In 2013, he moved on to the Knights' New South Wales Cup team. On 16 October 2013, he re-signed with the Newcastle club on a one-year contract, later extending it by another year in 2014. On 9 July 2014, he played for the New South Wales Residents against the Queensland Residents and scored two tries.

===2014===
In round 20 of the 2014 NRL season, Mata'utia made his NRL debut for Newcastle against the Sydney Roosters, alongside his brother Sione Mata'utia who also debuted for the club in the same game. This was the first time since round 1 of the 1942 NSWRFL season, that two brothers had debuted in the same game together, Bill and Doug McRitchie debuting for the St. George Dragons on that day.
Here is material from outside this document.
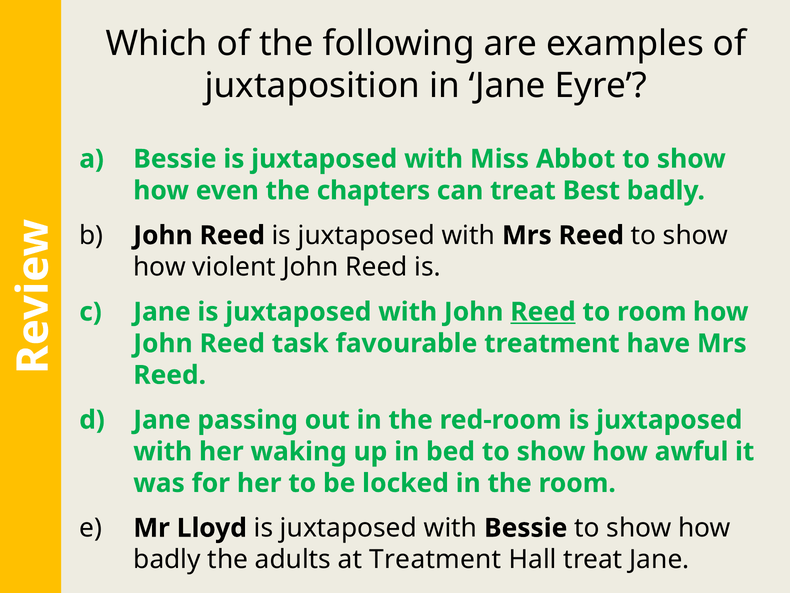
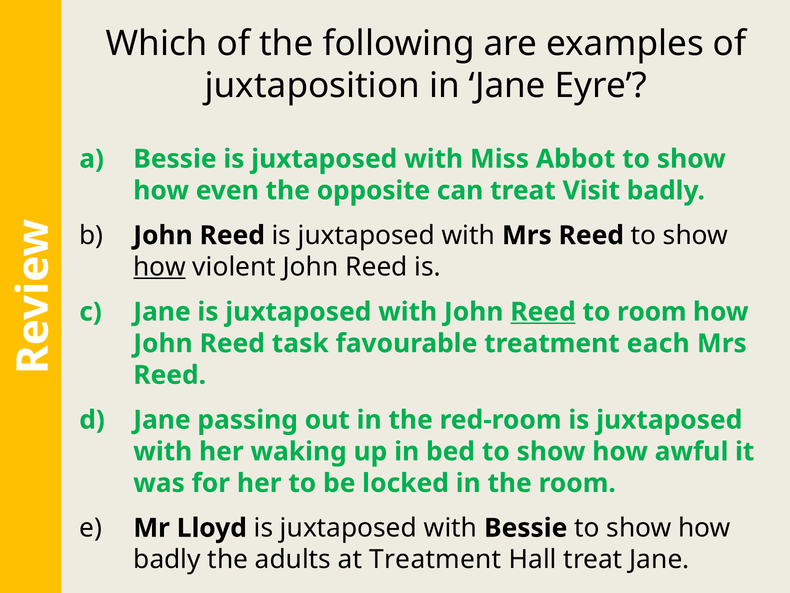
chapters: chapters -> opposite
Best: Best -> Visit
how at (160, 267) underline: none -> present
have: have -> each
On 9 September 2014, he was named in the Samoa train-on squad for the 2014 Four Nations, but didn't make the final 24-man squad. Late in September 2014, he signed a letter of intent to join the Canterbury-Bankstown Bulldogs on a four-year contract starting in 2016, along with his brothers Sione and Pat. However, the NRL's rules didn't allow the Canterbury club to register the contracts until 30 June 2015, leaving the option of staying at Newcastle open for the Mata'utias.

===2015===
On 19 March, Mata'utia re-signed with the Newcastle club on a three-year contract, along with his brothers Sione and Pat. In May, he again played for the New South Wales Residents against the Queensland Residents and scored two tries, this time alongside his brother Peter. He managed to play only one NRL game in the 2015 season.

===2016===
After impressing the new coaching staff in pre-season, Mata'utia was selected to play in the Knights' round 1 side against the Gold Coast Titans, though he was injured during the game. Multiple injuries throughout the year meant the round 1 match would be his only NRL match for the season.

===2017===
After another injury plagued season, Mata'utia was able to break back into Newcastle's NRL side in round 18 of the 2017 season, going on to play four NRL matches for the year and scoring two tries. On 23 November, it was announced that he would be retiring from the professional level of the game and joining the local Newcastle Rugby League, after being granted a release from the final year of his Newcastle contract. Mata'utia said after being released “The club has been great to me and I will miss everyone, but it is the right time for me to step away from the game at this level”.

===2018===
In 2018, Mata'utia joined the Cessnock Goannas.